- Born: 1954 (age 71–72) Los Angeles, California, U.S.
- Occupation: Author
- Writing career
- Genre: Crime fiction
- Notable awards: Shamus Award (1989)

= Gar Anthony Haywood =

American author of crime fiction (born 1954)

Gar Anthony Haywood (born 1954) is an American author of crime fiction. He was born in Los Angeles in 1954, and worked as a computer technician for over a decade before he started publishing novels.

Fear of The Dark (1988) won the Shamus Award for best first private investigator novel. It also spawned a long-running series that featured the protagonist Aaron Gunner. The Aaron Gunner books are hardboiled detective fiction, inspired by Ross Macdonald's Los Angeles novels.
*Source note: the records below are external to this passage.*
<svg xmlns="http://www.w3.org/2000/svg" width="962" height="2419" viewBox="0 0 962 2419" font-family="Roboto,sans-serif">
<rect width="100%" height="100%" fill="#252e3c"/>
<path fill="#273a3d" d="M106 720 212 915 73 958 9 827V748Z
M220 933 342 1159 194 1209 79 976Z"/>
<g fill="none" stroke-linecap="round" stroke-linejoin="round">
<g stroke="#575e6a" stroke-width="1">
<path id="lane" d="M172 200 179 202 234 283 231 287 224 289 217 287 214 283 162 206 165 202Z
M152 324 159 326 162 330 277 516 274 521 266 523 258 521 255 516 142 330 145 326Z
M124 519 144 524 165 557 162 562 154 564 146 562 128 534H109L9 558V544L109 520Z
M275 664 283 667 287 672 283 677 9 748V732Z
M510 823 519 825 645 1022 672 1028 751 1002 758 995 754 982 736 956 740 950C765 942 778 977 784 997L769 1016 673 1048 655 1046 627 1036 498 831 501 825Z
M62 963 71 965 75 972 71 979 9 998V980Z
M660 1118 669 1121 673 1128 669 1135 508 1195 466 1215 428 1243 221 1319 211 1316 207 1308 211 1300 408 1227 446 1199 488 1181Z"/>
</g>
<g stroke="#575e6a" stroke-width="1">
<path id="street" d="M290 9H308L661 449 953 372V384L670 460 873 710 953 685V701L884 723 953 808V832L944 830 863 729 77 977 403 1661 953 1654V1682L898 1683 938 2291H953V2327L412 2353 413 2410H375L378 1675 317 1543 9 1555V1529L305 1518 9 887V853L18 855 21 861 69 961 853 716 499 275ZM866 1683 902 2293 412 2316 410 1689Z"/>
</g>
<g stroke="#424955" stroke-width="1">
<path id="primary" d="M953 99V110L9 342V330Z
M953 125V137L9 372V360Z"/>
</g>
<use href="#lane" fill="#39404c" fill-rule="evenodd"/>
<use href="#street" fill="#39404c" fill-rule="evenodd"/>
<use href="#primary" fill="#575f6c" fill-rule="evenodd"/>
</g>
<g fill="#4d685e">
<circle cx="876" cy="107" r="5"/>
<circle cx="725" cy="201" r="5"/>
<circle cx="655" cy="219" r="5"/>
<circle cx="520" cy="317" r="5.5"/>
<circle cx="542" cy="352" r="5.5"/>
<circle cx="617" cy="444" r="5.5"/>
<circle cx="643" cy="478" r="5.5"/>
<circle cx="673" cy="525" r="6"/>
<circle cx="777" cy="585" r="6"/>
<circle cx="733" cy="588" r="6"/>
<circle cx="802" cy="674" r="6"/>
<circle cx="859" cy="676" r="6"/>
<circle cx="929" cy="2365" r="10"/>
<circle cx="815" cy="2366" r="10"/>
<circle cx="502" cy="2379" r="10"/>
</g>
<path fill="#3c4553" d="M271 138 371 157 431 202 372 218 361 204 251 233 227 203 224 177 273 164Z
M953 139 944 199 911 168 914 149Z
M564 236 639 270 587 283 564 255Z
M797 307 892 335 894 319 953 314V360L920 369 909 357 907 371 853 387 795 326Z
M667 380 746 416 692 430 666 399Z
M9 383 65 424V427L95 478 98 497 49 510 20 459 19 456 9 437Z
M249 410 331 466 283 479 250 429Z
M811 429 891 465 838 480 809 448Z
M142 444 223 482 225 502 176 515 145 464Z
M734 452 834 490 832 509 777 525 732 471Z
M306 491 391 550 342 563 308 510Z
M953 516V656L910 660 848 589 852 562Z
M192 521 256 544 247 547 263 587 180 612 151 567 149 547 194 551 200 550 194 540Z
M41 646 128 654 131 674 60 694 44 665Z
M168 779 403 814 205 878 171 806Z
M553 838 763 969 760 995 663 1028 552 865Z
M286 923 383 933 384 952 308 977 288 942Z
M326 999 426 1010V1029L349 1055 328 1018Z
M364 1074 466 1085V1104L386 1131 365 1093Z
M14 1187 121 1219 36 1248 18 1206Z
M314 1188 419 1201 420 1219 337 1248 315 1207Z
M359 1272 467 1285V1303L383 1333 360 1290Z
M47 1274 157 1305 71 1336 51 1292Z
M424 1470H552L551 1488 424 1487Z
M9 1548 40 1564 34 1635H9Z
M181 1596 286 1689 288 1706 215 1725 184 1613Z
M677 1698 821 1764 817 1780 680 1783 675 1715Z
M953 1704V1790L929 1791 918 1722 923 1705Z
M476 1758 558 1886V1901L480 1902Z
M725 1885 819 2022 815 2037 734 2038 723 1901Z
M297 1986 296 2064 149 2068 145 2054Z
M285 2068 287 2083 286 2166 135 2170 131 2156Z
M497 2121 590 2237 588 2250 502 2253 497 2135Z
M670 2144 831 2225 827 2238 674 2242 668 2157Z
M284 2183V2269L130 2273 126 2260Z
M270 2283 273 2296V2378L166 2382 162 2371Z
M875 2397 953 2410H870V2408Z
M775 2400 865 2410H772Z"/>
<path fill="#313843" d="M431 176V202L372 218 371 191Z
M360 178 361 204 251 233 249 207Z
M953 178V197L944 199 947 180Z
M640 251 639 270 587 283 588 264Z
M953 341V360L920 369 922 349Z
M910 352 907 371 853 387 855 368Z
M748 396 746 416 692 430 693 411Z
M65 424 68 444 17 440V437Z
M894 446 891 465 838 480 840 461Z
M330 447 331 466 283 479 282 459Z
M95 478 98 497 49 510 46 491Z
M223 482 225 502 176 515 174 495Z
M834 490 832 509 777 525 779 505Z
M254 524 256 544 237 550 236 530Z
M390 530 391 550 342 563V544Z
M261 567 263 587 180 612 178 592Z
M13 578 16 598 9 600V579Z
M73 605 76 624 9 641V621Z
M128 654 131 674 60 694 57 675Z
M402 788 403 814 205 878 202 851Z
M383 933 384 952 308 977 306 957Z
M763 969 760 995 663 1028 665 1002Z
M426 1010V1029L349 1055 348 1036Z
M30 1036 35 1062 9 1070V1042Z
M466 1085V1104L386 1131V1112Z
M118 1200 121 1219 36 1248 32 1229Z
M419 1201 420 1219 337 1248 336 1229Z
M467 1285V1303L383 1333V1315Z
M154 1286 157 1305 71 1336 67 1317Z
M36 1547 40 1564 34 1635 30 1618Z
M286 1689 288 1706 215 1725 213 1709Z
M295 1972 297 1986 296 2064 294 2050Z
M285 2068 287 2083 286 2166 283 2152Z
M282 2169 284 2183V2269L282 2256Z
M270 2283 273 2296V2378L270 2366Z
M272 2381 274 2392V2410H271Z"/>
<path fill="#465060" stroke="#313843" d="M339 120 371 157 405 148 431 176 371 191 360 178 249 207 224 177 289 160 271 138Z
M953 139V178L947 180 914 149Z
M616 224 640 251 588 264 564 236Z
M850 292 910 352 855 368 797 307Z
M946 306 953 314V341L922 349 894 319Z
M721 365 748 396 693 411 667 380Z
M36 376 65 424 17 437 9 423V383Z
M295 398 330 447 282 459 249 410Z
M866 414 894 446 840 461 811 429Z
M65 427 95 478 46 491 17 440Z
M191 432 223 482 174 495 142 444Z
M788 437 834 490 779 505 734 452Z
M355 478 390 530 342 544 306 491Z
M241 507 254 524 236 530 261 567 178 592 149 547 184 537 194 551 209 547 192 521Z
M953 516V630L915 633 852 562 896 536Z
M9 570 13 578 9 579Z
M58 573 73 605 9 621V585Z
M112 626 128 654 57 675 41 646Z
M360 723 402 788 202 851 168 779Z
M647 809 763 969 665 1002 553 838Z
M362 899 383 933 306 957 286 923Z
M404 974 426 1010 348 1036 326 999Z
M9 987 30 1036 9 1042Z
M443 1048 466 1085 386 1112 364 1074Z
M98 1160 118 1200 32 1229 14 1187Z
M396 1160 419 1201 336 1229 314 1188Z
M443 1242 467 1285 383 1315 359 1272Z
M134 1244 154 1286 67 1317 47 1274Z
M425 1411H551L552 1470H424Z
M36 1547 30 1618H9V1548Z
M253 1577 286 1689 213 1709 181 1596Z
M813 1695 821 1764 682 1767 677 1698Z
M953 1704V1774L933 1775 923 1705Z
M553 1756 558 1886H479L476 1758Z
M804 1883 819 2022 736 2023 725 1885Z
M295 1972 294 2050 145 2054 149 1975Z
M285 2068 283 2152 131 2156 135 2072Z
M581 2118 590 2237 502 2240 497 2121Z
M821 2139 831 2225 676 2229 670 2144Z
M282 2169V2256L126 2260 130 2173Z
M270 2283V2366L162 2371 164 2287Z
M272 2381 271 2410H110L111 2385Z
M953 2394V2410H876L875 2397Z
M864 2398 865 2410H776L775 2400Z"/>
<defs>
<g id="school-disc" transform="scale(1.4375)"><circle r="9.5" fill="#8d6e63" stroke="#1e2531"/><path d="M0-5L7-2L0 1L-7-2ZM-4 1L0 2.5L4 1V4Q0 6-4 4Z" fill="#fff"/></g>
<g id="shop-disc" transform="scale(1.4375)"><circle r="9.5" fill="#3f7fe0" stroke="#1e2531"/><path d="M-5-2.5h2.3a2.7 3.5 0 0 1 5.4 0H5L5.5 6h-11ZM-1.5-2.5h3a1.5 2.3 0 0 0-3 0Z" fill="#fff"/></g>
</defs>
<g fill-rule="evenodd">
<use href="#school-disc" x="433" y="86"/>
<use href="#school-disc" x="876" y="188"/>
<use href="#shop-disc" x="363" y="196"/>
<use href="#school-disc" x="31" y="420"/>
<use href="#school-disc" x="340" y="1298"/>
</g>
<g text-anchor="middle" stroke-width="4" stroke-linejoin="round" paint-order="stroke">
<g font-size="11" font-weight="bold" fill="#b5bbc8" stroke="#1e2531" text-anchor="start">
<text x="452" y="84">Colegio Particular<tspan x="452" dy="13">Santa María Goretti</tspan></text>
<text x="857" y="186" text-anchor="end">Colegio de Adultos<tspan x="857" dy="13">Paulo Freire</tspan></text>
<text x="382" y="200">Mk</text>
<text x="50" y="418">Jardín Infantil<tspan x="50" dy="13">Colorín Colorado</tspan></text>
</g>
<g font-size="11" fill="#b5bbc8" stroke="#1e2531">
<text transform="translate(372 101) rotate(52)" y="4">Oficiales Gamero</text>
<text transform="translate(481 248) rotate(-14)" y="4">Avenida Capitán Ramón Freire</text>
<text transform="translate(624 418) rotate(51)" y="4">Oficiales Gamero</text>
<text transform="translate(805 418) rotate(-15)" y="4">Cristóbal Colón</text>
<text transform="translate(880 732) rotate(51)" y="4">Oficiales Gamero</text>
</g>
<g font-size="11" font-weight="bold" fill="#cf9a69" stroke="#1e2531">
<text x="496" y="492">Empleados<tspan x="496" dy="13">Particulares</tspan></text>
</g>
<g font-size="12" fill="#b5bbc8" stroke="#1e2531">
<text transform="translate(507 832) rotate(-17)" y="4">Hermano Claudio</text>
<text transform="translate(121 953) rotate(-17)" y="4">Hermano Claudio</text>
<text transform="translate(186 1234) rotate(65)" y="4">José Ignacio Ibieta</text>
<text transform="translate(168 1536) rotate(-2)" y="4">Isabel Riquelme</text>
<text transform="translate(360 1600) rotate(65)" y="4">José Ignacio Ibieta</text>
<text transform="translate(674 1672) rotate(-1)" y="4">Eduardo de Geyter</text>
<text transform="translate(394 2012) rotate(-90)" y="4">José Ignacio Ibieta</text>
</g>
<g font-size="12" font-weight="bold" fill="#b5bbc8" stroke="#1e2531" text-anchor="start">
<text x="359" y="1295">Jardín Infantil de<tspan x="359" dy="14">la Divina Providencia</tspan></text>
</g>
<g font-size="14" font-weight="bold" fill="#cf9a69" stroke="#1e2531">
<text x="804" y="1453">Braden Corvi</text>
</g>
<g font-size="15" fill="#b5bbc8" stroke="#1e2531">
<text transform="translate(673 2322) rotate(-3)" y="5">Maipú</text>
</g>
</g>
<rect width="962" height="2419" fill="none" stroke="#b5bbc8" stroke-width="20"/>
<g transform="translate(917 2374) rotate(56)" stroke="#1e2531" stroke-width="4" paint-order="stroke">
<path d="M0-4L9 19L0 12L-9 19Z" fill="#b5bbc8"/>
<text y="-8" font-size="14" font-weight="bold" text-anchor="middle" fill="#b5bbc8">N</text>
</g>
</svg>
Haywood has also written several standalone thrillers, as well as a pair of light, comic mysteries.

Haywood has also written numerous screenplays for television, including an episode of New York Undercover and the TV movie adaptation of Bad As I Wanna Be, the autobiography of basketball player Dennis Rodman.

==Aaron Gunner mystery novels==
- Good Man Gone Bad (Prospect Park, 2019) is Heywood's seventh mystery novel, featuring Aaron Gunner, 60-year-old African-American private investigator.